In their desperation they ran to their strongholds, going through portals to uncharted territory where they hid. At first, they went back and forth frequently, making regular runs to the Overworld and Nether for supplies, but the longer they spent the less they wanted to leave. Their bodies changed too, became longer and more slender, adapting to the timeless End. Some were disgusted by what the End made of them, and had no desire to wait and see how it ended. Others embraced the End’s safe haven, and all that came with it. They loved these new forms, delicate but strong, and did not want to return to the Overworld’s dangers. And so the Folk split, some remaining in the End.
These Ender Folk lived much as they did in the Overworld, at peace with the land and the Void below. They built cities too small for them, and gave them to the Shulkers who lived there before in exchange for caring for great treasures. They built devices that could grant the ability to fly, created warm glowing rods to light the End’s sunless dark, built bricks and pillars and ships that flew through the air. Untouched by time and unmarred by death they lived on until they grew bored, and so the Enderfolk wandered the wastes forevermore.
The Returned Folk sealed the portals up behind them, and set out in search of a home. The Plague had grown worse than ever before, and now even the potions that had once harmed healed the undead creatures. A few too cowardly to face the surface stayed behind in the caves, building mineshafts as they went along and cities in the Deep. They went too to the deep waters of the oceans, and built monuments there, but as the transformation set in motion by too much time in the End took them the water became unbearable to touch. Those who’d gone on to the surface found nothing there for them, but they had no place else to go. And so the Folk walked. Centuries slipped by like sand in a timer but still they wandered on, fleeing monsters of their own creation. After many long years they stumbled across a place too distant for the Plague to touch, too uninhabited. They called it the Farlands, and some chose it as home. A few found this fate too terrible to bear, living in a shattered semblance of their beloved home, and they left to the harsh expanses of the Nether. The Nether dwellers built fortresses and bastions as tribute to their once-beautiful strongholds, but couldn’t handle it and relegated themselves to a warped sort of forest where no other life could be found.

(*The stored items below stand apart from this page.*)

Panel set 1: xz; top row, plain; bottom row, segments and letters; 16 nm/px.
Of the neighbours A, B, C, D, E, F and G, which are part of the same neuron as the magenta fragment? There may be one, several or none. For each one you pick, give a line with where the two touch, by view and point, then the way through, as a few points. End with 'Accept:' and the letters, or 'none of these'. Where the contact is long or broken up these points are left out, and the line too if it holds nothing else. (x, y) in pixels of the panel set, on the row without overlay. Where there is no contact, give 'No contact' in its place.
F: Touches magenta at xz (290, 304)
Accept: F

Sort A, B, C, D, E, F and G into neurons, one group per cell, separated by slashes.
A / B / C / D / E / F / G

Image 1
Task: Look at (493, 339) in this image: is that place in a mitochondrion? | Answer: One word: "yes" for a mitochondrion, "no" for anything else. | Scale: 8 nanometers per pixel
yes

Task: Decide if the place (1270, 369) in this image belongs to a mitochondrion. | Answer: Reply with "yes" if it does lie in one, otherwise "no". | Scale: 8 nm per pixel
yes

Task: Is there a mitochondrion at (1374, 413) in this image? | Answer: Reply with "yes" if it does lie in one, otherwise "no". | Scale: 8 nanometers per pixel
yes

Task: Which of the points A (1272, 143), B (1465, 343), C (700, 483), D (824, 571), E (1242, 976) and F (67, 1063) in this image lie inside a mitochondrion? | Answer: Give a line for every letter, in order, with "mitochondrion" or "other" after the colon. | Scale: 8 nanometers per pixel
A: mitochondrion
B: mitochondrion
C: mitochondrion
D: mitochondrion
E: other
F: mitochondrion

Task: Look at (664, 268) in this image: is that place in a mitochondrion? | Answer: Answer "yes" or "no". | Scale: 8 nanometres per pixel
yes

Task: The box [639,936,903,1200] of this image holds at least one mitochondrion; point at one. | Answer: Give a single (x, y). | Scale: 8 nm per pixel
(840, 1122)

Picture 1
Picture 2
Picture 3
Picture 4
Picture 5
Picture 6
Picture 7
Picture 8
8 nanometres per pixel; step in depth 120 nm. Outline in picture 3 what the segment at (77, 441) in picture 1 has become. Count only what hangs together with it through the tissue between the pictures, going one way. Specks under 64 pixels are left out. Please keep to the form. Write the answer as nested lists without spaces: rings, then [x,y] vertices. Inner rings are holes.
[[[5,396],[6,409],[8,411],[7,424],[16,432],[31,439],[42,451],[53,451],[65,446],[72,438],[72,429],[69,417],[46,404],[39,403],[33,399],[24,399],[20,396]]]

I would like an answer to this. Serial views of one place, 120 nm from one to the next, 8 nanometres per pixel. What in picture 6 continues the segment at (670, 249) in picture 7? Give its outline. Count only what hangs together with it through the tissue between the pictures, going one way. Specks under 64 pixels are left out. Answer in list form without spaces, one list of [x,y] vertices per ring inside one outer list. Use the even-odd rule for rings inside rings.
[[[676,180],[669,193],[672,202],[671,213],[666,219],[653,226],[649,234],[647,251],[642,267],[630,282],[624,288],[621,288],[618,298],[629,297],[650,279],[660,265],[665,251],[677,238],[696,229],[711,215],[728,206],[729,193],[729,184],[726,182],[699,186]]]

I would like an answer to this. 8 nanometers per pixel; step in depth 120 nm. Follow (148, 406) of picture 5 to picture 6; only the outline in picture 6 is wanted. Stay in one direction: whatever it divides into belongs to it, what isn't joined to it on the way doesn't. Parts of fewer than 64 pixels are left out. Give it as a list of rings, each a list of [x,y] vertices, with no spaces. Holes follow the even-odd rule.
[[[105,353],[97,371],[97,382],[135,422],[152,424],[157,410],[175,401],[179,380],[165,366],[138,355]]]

So the Folk had their factions, and their places to spend their long years. Slowly the worst of the Plague subsided, and the cave dwellers emerged to live on the surface normally again. They made villages and currency, a meek semblance of what they once had, but day by day the End’s influence melted away under the sun and they became Folk again. These were the villagers, and the wandering traders bearing exotic goods, and the pillagers who attacked them, and they soon began to forget about all the business with the End. They had a little magic for books and armour, but no need for more. And the villagers had their homes.
One day a ringing sounded through the world. A new arrival. The Gods, Jeb and the Terrible One and Agnes and Herobrine, who began shaping the world. Another ring, years later, signalled the appear of the Players. Day by day and year by year, the Gods peeled away the ancient curses laid by the Council of Folk, and the world grew alive again. From there, dear Player, I believe you know the rest.